List each line from the items below that contains the word "Which".

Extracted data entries
————

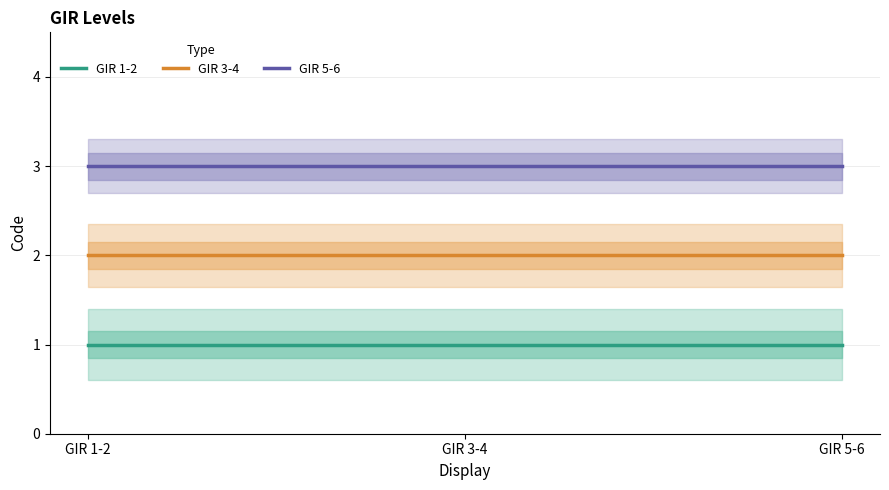

How many categories are shown in the chart?

3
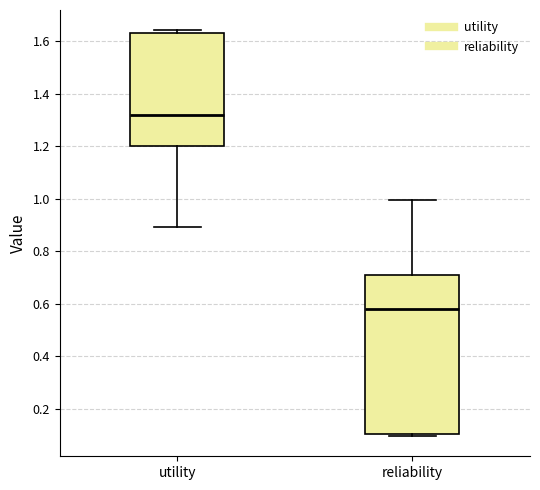

Where is the upper edge of the box for utility on the y-axis? The values are not printed on the chart, so give them approximately, as read against the axis.

1.62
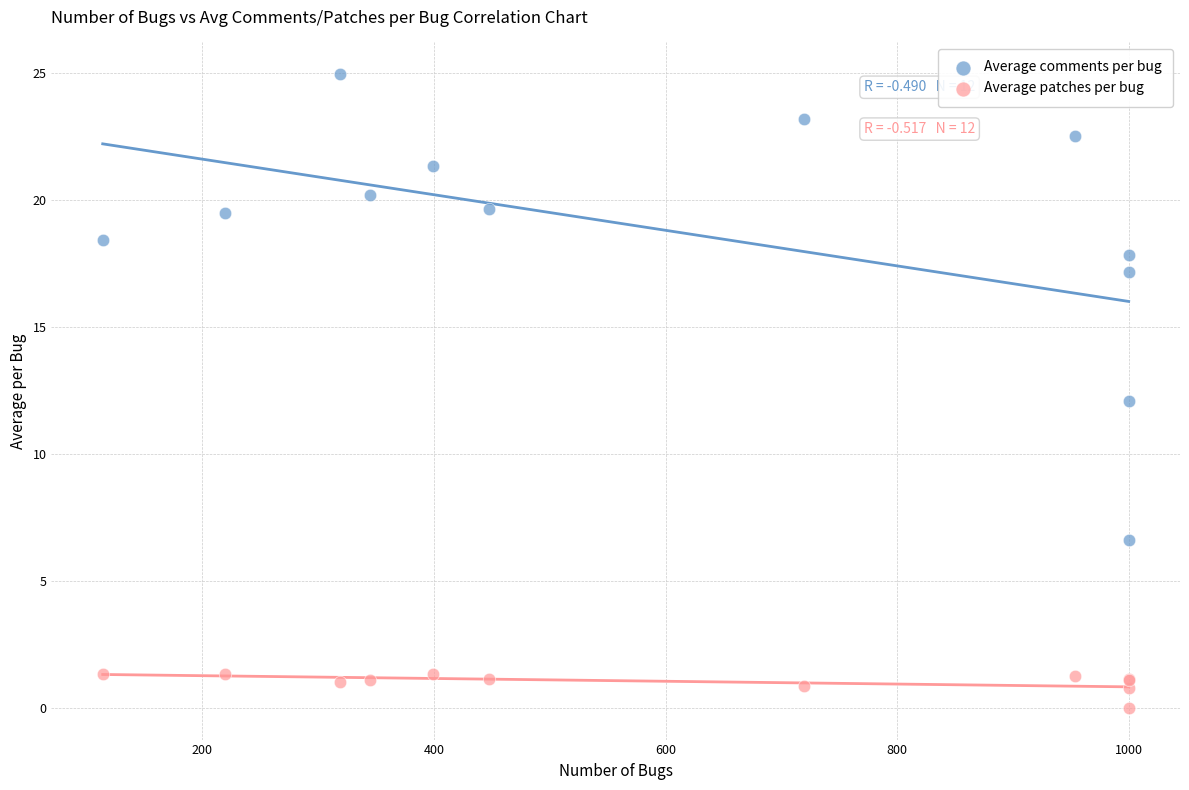

What are all the series names shown in the legend?

Average comments per bug, Average patches per bug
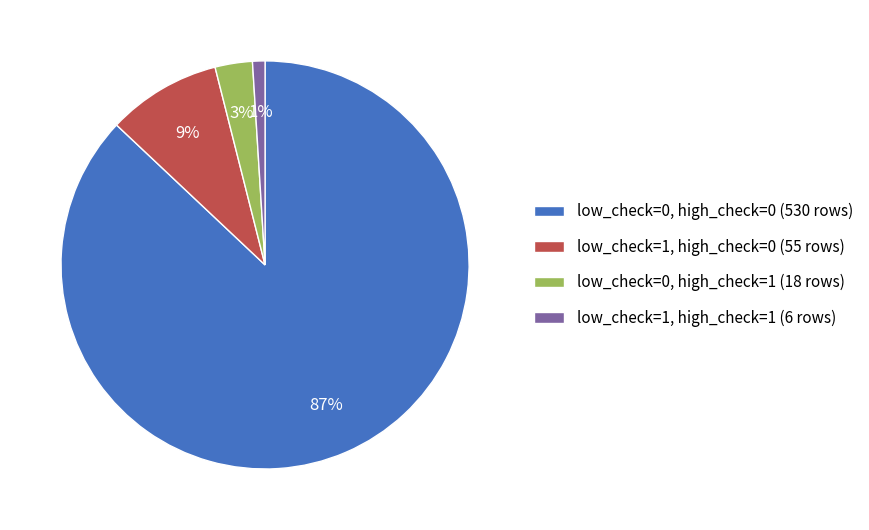

Which slice is the largest?

low_check=0, high_check=0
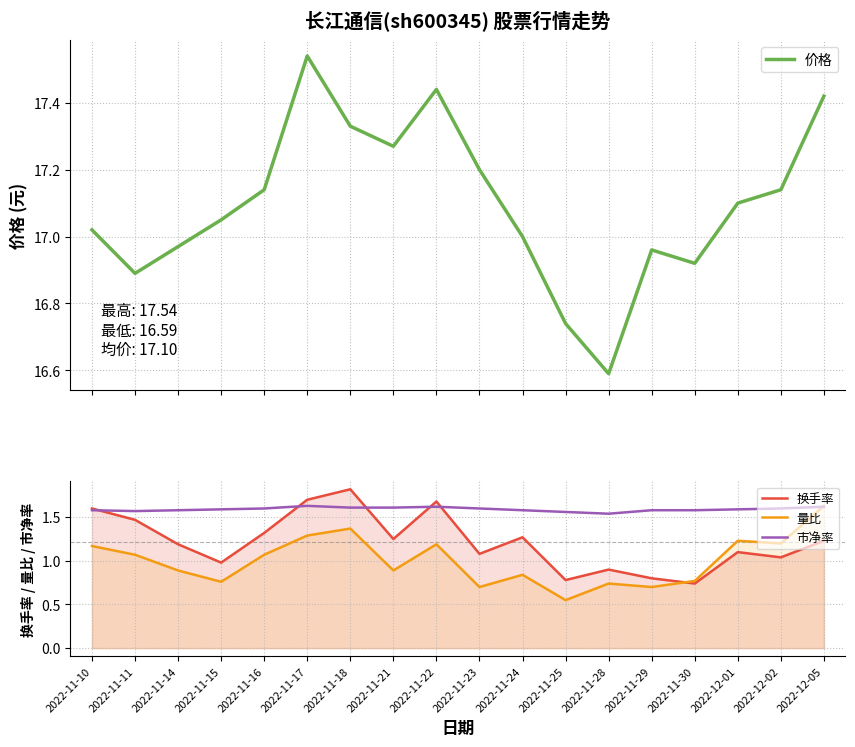

Which series has the largest total across all categories?

价格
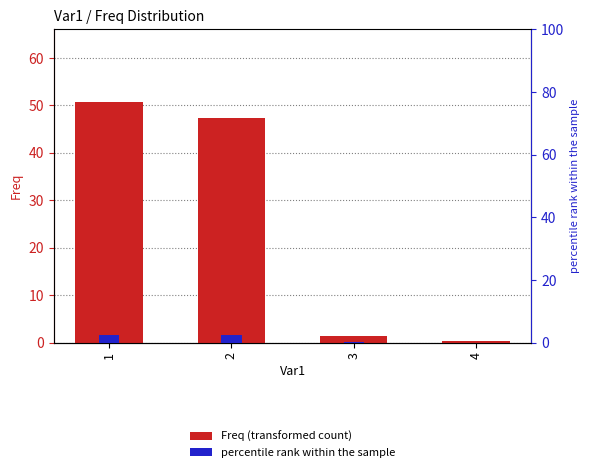

True or false: the data shows 12.1 at 2.

False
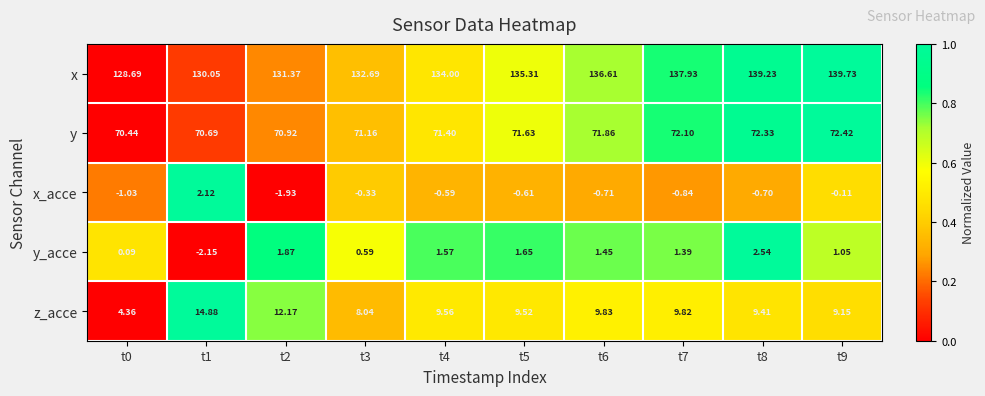

Count the number of data series in this chart.

5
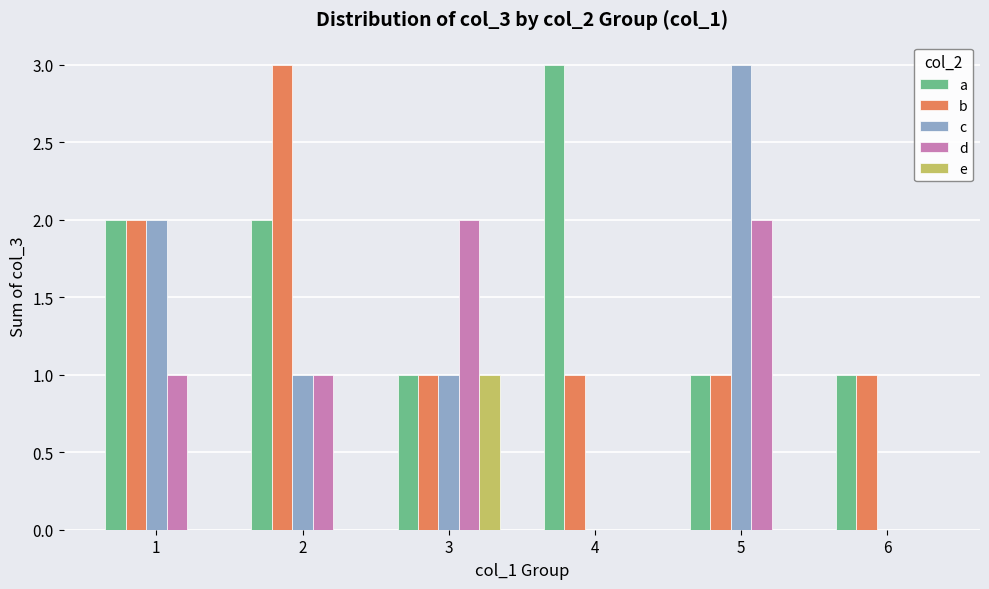

Reading right to left, extract all data points from this chart.

a: 6=1	5=1	4=3	3=1	2=2	1=2
b: 6=1	5=1	4=1	3=1	2=3	1=2
c: 6=0	5=3	4=0	3=1	2=1	1=2
d: 6=0	5=2	4=0	3=2	2=1	1=1
e: 6=0	5=0	4=0	3=1	2=0	1=0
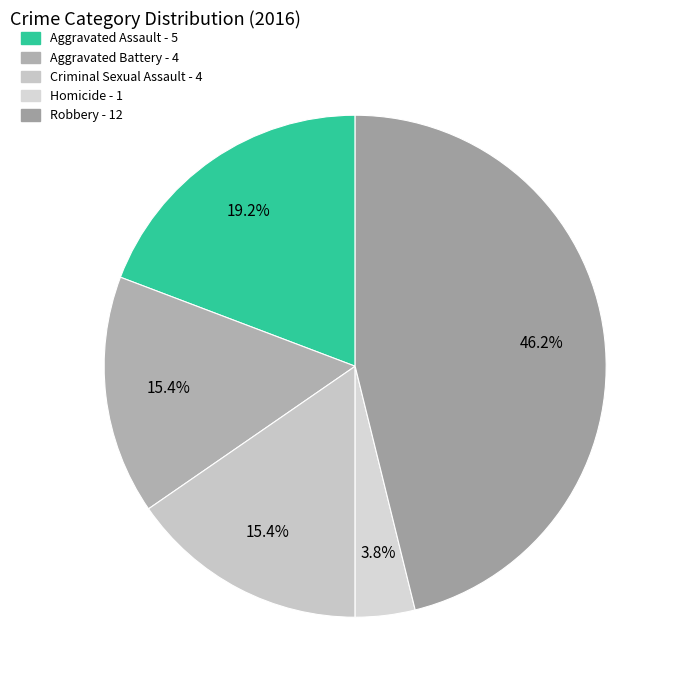

What percentage is NOT represented by Criminal Sexual Assault?

84.6%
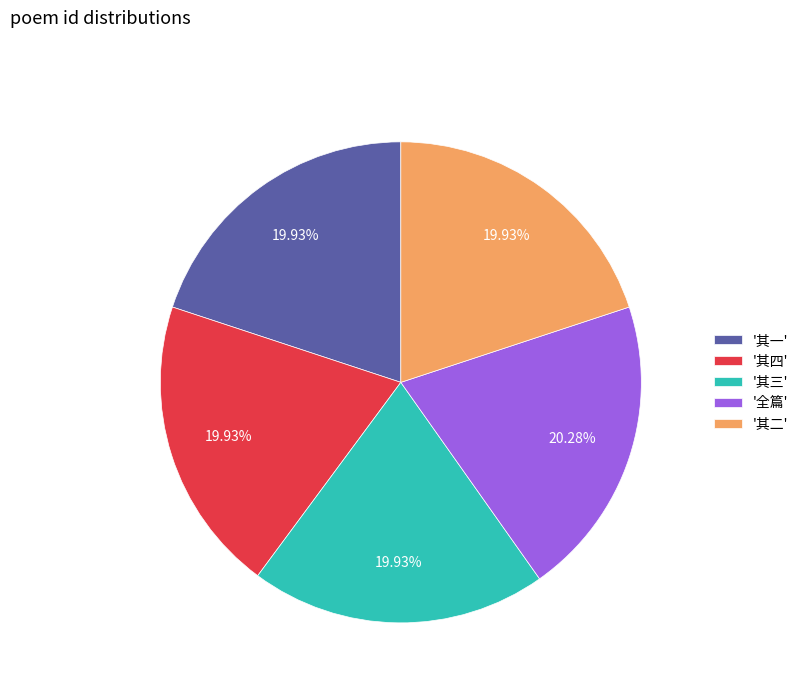

How many segments does this pie chart have?

5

————

**Task result:**
Which slice is the largest?
Which series has the largest total across all categories?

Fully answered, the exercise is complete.